What has been the reaction among the rest of your family in keeping this story alive?
Barb Solberg
So five years ago, we were out in California and I can't, there must have been 125 of us and a lot of them from Norway came. And I then had pulled together all of the research and also had what Boya had written. So I had put a book together with just the straight history, the documents and those kinds of things.
And so I did a presentation at the family gathering. I think it was probably three hours. One morning, I had put a PowerPoint together and told the rest of the family about the story with these documents.
And then I had copies of the book there so that they could have the pencil sketch of the whole family story. And I have to say, quite honestly, there was a lot of crying that morning when we all realized what our grandparents and aunts had gone through.

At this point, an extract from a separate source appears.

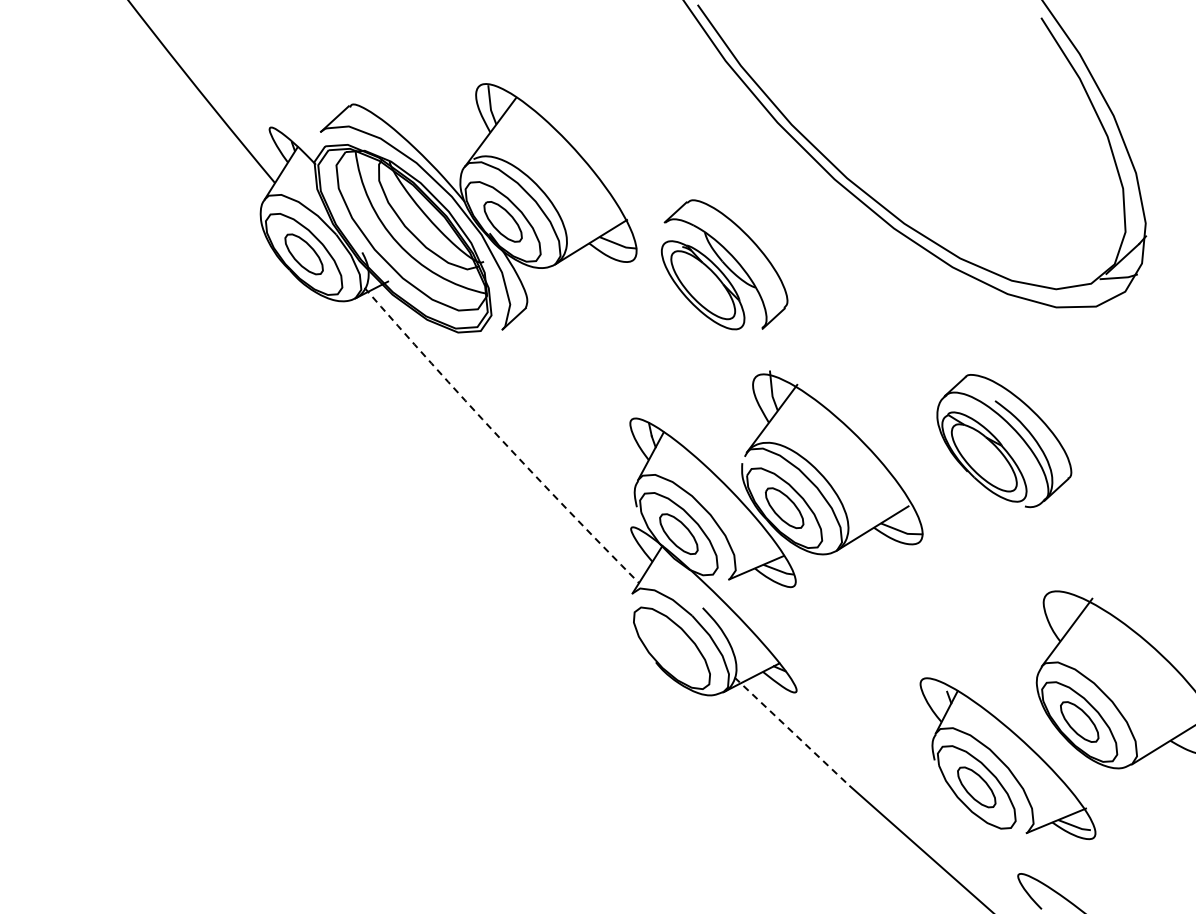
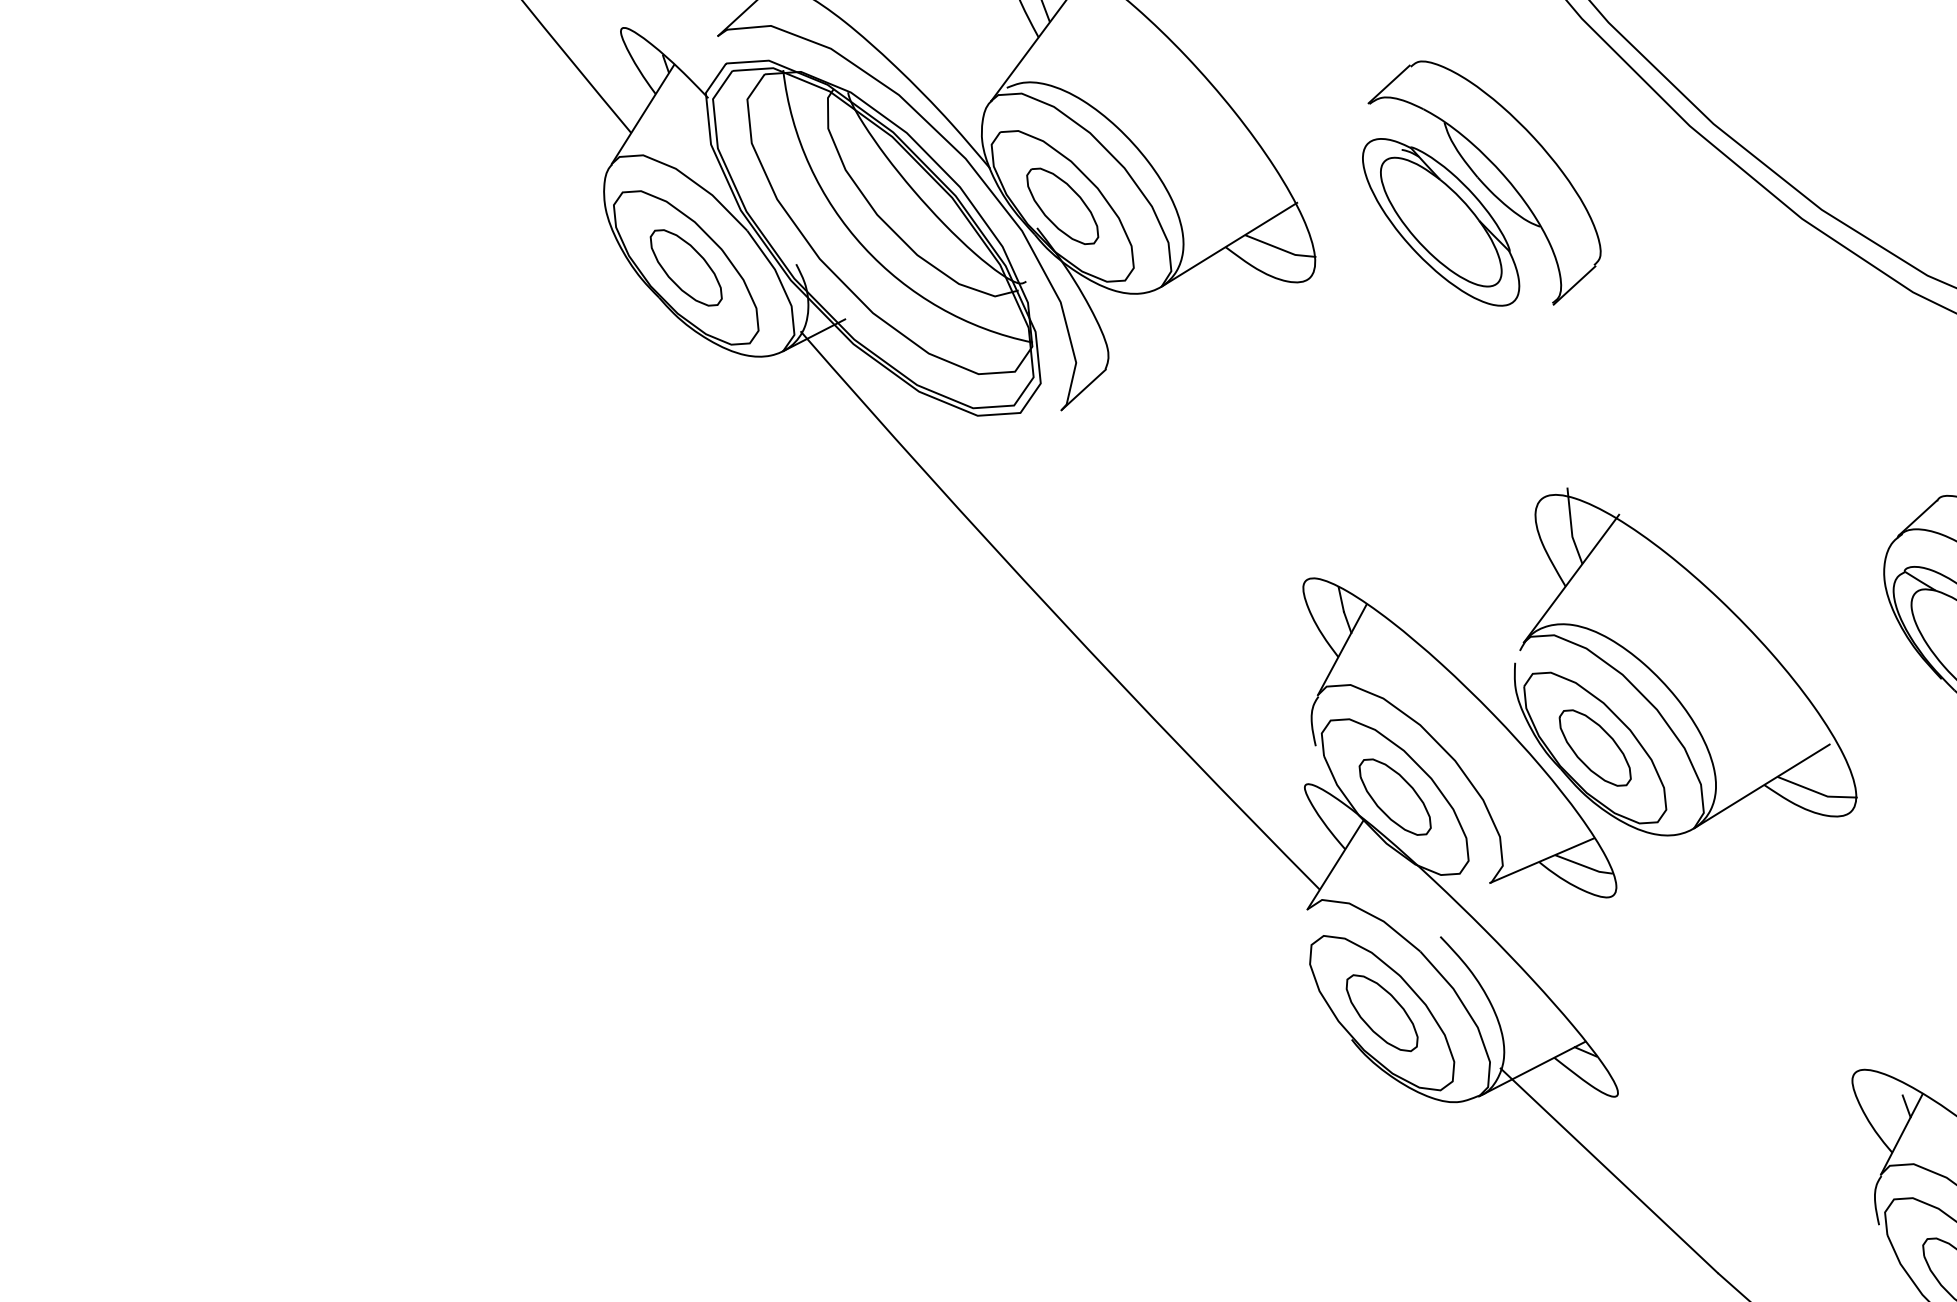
part: (724, 264) -> (1481, 182), moved
arc: (499, 437) -> (1055, 614), dashed -> solid
part: (671, 648) -> (1381, 1013), added
line: (792, 731) -> (1610, 1170), dashed -> solid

And an interesting piece kind of in the same light is I sent three copies of the book to cousins in Norway.
And Eleanor's daughter, who has the home place now, sent me a message and she said, thank you so much, she said, for telling the story. She said, I never knew Martin and Asta and I wish you could write about the other sisters because we don't know their stories either. So, you know, it was kind of putting the pieces together.
But the pieces of the story I had were the pieces of Martin and Asta and then what Boya had written. And then documents from when they had gotten together in Seattle. When I first was thinking about doing this, this was decades ago.
I don't know if you read the Thorn Birds.
Ashley Thornberg
No, I never have.
Barb Solberg
I liked the way that book was put together. Each chapter had the title was the name of somebody different in the family. And then it was their part of the story.
And I'd always thought that, you know, that would be a way I could put this book together. But as I started to do it, I realized it was not the story of all the sisters and the one brother. It was the story of Asta and the three girls.